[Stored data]
::::::::::

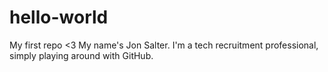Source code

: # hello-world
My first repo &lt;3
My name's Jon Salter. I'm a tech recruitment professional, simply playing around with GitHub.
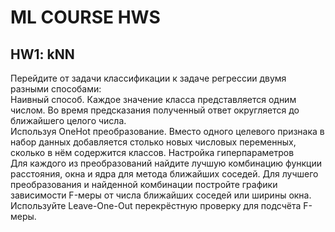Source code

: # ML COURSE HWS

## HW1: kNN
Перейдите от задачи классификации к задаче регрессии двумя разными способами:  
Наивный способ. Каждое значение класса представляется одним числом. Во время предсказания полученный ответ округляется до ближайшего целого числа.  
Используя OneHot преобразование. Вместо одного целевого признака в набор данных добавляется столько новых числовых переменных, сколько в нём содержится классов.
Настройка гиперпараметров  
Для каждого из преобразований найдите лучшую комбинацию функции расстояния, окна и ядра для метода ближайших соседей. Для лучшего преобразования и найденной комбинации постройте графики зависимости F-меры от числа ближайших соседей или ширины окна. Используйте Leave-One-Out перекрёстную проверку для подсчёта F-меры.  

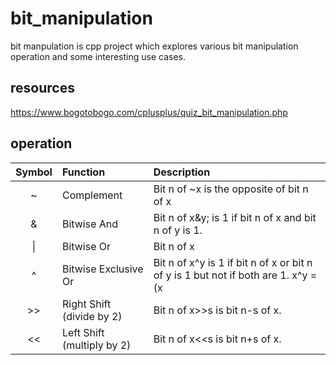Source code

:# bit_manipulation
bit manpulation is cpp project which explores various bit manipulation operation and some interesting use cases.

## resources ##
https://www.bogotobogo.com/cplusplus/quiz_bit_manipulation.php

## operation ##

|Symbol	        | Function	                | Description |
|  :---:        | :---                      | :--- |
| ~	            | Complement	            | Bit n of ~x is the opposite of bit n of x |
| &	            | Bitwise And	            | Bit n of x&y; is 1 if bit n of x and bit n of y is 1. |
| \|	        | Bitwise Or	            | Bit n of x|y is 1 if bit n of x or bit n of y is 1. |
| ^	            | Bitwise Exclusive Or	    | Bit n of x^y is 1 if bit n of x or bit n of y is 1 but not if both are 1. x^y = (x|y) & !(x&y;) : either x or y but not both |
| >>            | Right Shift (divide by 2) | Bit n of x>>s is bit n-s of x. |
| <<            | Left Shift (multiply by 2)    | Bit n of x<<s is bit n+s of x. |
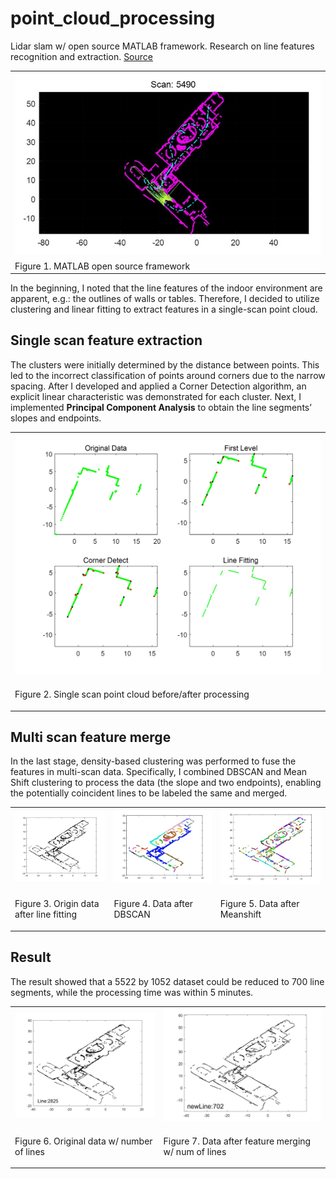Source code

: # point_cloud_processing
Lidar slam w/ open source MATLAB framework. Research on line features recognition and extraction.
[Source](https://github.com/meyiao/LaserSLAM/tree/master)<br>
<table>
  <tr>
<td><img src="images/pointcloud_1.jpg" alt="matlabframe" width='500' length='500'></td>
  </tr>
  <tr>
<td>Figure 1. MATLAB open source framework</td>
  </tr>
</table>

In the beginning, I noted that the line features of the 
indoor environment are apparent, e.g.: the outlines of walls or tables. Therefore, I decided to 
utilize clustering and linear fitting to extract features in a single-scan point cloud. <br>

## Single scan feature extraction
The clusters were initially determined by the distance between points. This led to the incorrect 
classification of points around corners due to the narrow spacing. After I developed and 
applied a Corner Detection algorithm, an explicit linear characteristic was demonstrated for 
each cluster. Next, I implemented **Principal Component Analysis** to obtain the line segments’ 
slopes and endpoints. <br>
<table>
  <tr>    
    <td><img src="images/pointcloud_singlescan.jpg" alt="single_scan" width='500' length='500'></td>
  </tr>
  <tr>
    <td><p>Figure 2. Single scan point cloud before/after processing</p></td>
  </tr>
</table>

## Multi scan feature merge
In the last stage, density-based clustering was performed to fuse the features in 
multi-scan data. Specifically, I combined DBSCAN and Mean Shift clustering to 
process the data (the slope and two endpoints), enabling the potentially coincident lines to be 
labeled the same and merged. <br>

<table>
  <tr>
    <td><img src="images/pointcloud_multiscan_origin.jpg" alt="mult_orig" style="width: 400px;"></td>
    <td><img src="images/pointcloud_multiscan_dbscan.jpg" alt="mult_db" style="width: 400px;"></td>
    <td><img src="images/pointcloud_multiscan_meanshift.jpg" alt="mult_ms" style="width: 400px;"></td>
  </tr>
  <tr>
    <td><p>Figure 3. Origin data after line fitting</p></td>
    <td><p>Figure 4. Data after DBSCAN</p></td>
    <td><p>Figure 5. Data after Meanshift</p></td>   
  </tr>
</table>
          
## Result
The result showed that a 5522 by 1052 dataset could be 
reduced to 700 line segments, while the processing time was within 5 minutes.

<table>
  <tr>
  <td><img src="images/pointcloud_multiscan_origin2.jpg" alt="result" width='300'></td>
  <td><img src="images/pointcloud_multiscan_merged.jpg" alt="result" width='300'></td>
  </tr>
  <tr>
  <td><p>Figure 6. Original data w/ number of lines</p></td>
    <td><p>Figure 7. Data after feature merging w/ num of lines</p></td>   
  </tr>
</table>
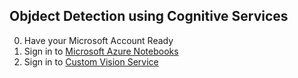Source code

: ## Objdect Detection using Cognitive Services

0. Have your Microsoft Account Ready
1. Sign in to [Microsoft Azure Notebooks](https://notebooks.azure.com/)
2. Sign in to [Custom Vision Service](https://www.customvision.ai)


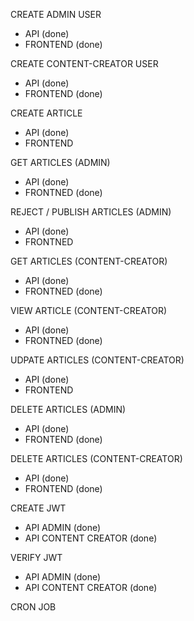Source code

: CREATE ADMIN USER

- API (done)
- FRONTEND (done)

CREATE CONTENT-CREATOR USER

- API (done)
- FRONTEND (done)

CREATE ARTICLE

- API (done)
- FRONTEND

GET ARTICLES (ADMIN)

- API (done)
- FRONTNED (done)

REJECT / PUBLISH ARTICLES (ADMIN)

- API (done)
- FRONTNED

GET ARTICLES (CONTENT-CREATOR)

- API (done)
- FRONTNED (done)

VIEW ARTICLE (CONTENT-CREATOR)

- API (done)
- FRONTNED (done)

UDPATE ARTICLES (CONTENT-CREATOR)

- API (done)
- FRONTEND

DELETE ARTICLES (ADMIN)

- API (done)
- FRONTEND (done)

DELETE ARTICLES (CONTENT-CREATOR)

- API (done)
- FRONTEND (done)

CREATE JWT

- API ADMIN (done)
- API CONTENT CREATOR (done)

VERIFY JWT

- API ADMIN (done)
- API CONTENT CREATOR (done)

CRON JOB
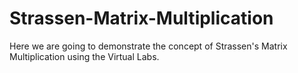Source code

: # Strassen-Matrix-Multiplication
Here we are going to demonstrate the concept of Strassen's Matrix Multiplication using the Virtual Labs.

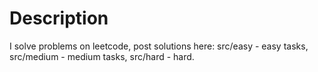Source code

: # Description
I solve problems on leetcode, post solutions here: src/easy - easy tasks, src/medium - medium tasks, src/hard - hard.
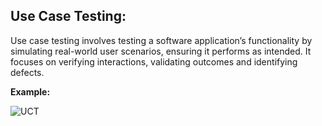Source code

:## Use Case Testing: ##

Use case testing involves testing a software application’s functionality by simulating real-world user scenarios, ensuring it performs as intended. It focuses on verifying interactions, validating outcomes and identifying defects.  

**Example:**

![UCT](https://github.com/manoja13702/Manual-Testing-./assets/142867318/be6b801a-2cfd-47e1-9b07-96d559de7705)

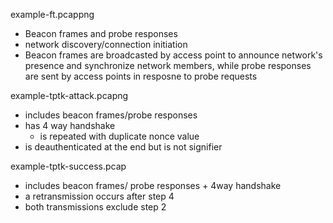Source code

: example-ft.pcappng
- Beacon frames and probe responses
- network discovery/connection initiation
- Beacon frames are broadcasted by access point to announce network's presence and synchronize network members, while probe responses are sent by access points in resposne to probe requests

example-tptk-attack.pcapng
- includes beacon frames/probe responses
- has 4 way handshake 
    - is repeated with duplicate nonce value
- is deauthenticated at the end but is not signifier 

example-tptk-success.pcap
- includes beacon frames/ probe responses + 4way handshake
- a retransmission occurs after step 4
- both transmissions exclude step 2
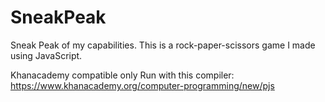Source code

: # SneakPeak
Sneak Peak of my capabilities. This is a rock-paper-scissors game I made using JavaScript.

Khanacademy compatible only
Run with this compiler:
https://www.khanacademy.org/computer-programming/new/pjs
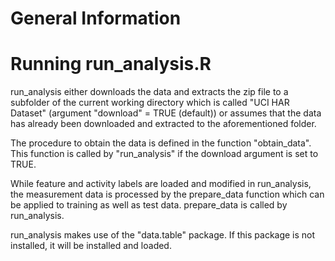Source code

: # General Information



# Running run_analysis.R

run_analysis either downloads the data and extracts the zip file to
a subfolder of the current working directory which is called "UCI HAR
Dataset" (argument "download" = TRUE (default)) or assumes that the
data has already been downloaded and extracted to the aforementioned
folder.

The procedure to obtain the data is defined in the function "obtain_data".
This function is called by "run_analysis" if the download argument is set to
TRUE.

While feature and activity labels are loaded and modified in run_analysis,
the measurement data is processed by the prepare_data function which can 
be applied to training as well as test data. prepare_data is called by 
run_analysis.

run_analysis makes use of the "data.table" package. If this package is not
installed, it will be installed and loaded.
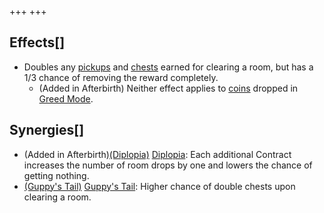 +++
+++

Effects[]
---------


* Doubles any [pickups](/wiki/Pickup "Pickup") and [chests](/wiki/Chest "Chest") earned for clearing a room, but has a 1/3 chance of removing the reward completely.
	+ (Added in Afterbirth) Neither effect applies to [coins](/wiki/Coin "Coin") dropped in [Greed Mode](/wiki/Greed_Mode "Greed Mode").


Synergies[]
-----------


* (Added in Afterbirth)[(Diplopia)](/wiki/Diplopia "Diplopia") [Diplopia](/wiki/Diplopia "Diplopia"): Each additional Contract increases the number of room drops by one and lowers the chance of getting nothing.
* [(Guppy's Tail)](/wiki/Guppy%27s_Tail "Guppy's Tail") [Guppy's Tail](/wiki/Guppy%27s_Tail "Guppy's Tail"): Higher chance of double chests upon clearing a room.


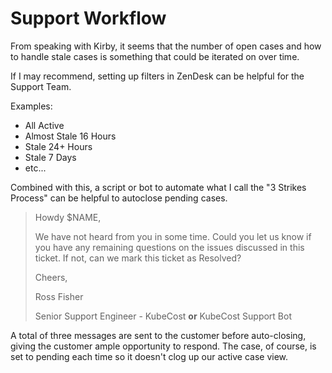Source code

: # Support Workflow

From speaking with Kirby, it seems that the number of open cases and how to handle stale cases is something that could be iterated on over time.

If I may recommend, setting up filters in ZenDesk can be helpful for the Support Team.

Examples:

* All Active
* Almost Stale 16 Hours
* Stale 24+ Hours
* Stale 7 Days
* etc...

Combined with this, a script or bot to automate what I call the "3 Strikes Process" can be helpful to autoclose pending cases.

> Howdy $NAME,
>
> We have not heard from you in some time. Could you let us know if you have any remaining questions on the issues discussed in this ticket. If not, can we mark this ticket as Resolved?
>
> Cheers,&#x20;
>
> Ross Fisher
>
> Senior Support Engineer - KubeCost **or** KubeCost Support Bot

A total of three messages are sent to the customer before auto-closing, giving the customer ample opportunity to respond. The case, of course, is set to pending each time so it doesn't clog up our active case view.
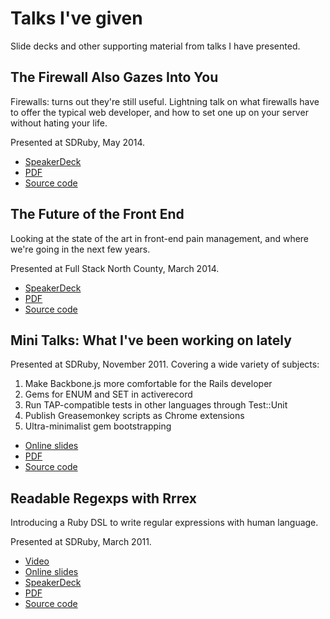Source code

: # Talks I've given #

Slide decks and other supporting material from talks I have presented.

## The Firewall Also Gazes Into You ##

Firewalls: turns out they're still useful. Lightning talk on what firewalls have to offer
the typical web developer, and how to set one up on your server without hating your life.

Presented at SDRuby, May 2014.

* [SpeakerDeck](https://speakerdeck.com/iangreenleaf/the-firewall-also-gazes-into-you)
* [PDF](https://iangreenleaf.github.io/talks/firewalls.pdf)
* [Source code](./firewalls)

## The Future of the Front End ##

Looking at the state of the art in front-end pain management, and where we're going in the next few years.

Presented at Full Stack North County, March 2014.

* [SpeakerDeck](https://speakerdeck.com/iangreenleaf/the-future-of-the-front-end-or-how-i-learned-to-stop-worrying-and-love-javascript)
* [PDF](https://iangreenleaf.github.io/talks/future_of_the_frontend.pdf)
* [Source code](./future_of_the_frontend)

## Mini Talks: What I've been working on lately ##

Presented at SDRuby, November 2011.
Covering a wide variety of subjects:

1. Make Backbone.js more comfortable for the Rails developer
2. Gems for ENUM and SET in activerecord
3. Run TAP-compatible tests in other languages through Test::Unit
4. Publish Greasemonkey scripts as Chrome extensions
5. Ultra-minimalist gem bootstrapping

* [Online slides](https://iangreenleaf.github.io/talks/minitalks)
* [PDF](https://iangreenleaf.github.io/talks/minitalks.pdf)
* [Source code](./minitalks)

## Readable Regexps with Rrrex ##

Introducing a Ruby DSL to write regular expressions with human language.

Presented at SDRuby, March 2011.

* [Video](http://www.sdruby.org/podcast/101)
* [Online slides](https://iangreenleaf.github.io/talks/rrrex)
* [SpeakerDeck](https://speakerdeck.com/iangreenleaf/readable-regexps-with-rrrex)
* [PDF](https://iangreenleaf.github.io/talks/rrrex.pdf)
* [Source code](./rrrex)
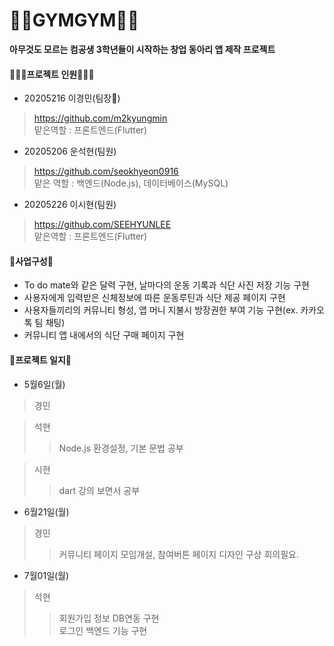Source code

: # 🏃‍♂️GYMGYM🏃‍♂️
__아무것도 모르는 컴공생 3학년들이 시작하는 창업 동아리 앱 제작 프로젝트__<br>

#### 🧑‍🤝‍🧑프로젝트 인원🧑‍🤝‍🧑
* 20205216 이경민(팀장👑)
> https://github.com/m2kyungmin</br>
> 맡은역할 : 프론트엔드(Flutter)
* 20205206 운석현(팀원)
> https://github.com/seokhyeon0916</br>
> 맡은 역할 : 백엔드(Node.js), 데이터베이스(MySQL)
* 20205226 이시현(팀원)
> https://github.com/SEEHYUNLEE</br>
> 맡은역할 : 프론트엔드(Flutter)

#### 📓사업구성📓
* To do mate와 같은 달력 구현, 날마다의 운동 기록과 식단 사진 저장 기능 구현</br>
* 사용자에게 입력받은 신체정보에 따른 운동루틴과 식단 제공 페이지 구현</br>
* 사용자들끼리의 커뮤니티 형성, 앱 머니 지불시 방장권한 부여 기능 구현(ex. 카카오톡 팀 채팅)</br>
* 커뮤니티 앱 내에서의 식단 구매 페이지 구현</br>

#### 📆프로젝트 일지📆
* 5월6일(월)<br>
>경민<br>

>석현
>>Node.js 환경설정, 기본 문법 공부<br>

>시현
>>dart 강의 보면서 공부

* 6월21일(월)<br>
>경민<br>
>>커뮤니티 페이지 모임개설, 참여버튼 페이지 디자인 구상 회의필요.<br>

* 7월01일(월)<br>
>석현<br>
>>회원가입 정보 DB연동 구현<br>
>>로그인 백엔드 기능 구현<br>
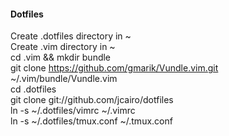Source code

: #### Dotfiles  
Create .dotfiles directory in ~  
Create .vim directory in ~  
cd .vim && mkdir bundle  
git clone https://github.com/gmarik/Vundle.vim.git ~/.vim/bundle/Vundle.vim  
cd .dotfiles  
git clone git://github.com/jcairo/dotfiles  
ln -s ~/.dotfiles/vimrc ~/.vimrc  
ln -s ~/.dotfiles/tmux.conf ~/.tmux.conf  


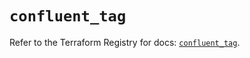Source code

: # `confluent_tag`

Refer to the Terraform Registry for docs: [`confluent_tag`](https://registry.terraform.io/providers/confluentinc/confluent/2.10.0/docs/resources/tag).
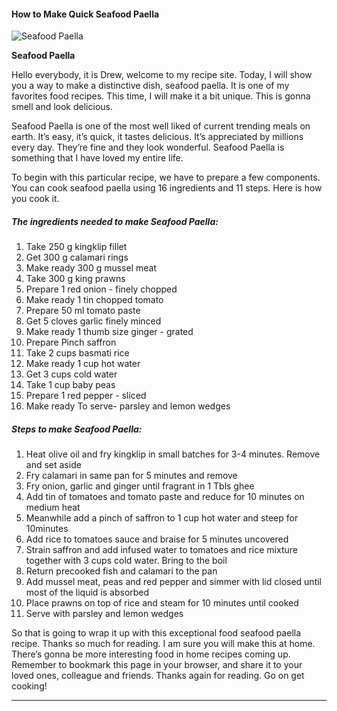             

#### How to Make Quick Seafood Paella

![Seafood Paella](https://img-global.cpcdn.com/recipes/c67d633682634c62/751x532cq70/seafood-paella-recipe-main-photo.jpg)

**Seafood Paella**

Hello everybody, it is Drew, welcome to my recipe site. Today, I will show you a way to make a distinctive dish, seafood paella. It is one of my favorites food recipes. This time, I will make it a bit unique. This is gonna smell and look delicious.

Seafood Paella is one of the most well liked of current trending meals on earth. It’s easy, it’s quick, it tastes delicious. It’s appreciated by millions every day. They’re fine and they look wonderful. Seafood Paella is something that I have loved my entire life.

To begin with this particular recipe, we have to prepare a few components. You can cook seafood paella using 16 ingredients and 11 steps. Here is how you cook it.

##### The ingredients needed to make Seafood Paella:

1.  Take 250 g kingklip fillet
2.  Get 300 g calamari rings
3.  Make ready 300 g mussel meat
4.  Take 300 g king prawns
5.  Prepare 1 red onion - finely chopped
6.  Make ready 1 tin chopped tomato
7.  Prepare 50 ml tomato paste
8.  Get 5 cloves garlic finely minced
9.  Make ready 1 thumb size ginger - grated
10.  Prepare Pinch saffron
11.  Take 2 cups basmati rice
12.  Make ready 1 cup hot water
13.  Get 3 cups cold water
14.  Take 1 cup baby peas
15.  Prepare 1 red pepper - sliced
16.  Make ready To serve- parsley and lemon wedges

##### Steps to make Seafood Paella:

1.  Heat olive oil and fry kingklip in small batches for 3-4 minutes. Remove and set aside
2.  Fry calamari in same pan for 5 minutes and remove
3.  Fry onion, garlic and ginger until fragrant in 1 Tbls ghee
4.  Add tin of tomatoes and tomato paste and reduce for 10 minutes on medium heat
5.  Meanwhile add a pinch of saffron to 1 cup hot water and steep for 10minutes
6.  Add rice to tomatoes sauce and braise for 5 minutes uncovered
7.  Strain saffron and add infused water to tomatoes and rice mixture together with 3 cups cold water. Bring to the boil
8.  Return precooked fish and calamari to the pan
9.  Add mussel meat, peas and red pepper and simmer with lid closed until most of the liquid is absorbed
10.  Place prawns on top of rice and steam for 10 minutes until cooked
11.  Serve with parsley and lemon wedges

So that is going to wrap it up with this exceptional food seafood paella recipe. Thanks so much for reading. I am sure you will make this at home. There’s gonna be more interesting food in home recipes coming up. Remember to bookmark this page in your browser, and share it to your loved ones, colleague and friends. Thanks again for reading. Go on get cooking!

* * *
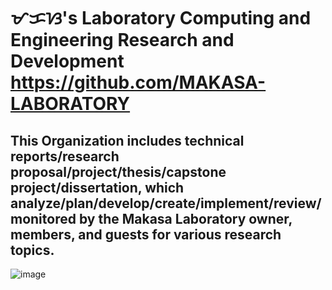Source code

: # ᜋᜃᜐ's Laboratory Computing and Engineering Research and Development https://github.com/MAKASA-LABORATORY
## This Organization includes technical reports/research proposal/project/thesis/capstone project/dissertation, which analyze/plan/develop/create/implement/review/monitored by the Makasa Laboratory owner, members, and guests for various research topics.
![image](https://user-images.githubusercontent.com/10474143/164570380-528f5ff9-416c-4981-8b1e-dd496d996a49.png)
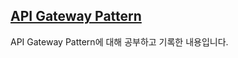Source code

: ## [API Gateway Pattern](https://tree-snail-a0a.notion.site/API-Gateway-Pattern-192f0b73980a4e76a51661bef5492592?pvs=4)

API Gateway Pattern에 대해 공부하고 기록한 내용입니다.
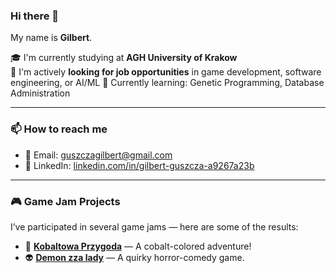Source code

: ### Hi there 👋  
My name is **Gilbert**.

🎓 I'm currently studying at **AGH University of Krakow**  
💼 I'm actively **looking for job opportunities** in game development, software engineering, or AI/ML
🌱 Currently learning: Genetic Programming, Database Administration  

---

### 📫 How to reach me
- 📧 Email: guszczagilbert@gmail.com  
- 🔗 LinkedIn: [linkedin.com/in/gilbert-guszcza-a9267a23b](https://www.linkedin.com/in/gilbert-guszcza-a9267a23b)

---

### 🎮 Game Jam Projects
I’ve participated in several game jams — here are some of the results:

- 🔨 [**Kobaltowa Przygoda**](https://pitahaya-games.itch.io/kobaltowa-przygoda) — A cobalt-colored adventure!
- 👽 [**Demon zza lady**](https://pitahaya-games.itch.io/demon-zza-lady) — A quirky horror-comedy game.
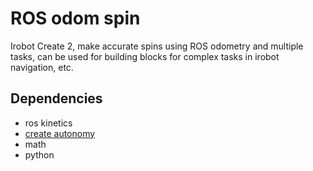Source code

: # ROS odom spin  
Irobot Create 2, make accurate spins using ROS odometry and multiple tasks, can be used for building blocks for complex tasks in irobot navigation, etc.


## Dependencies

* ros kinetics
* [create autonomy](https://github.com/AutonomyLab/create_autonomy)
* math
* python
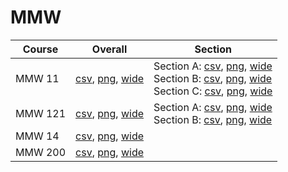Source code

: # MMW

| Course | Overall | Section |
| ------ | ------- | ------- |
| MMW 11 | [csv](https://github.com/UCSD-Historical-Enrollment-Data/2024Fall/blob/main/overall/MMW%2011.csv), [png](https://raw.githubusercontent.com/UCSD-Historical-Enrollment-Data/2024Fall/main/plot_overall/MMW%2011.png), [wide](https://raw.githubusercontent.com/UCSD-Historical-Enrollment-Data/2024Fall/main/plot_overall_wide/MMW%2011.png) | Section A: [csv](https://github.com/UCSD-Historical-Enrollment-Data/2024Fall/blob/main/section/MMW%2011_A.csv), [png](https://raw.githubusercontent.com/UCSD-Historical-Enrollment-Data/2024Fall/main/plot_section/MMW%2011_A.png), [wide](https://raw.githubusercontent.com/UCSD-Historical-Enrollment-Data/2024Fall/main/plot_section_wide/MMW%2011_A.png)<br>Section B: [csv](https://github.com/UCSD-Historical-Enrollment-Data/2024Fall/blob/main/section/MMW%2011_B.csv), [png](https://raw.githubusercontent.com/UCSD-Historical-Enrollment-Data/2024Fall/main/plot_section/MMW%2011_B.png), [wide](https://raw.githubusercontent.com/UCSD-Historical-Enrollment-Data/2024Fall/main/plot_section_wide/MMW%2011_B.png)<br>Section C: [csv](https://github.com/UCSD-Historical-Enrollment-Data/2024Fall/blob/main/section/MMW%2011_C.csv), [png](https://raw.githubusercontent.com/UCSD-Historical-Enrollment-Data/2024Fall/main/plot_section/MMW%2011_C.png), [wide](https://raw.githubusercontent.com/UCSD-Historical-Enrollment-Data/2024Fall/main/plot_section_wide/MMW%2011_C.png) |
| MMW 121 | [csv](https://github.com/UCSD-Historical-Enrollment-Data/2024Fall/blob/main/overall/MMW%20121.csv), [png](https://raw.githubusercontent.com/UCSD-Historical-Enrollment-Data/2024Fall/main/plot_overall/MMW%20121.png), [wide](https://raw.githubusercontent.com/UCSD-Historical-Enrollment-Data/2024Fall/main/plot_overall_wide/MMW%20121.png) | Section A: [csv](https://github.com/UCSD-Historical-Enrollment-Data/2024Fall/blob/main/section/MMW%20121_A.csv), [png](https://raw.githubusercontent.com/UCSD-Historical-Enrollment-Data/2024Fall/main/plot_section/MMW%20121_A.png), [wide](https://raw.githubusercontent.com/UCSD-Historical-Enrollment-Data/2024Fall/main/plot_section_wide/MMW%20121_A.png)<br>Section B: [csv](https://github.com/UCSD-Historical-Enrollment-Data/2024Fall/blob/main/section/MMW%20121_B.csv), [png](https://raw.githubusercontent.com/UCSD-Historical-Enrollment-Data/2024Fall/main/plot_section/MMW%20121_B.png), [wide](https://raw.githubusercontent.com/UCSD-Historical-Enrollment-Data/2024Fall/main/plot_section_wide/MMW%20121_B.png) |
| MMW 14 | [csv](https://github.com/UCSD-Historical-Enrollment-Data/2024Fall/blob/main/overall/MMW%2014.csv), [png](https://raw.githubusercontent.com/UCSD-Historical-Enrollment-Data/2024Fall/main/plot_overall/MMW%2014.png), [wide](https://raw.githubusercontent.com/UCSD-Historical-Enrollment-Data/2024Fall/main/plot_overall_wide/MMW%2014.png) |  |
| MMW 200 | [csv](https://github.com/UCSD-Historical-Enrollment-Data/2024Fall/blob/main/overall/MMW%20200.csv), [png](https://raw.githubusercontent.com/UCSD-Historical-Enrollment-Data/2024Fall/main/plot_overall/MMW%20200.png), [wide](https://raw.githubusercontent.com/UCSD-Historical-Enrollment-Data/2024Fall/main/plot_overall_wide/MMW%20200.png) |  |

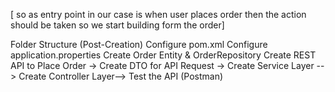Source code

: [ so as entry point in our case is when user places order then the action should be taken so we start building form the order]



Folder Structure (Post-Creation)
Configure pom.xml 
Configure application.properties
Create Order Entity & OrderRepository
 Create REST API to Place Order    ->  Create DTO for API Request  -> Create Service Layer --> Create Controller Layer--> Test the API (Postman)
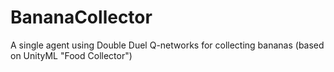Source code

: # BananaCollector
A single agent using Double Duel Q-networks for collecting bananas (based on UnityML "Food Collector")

::::::::::

### Exercise goal
Going back to the entries above, set down exactly the lines that begin at the one with "ready 1 cup hot water" and end at the one with "calamari to the pan", both included, and nothing else.

### Reply
12.  Make ready 1 cup hot water
13.  Get 3 cups cold water
14.  Take 1 cup baby peas
15.  Prepare 1 red pepper - sliced
16.  Make ready To serve- parsley and lemon wedges

##### Steps to make Seafood Paella:

1.  Heat olive oil and fry kingklip in small batches for 3-4 minutes. Remove and set aside
2.  Fry calamari in same pan for 5 minutes and remove
3.  Fry onion, garlic and ginger until fragrant in 1 Tbls ghee
4.  Add tin of tomatoes and tomato paste and reduce for 10 minutes on medium heat
5.  Meanwhile add a pinch of saffron to 1 cup hot water and steep for 10minutes
6.  Add rice to tomatoes sauce and braise for 5 minutes uncovered
7.  Strain saffron and add infused water to tomatoes and rice mixture together with 3 cups cold water. Bring to the boil
8.  Return precooked fish and calamari to the pan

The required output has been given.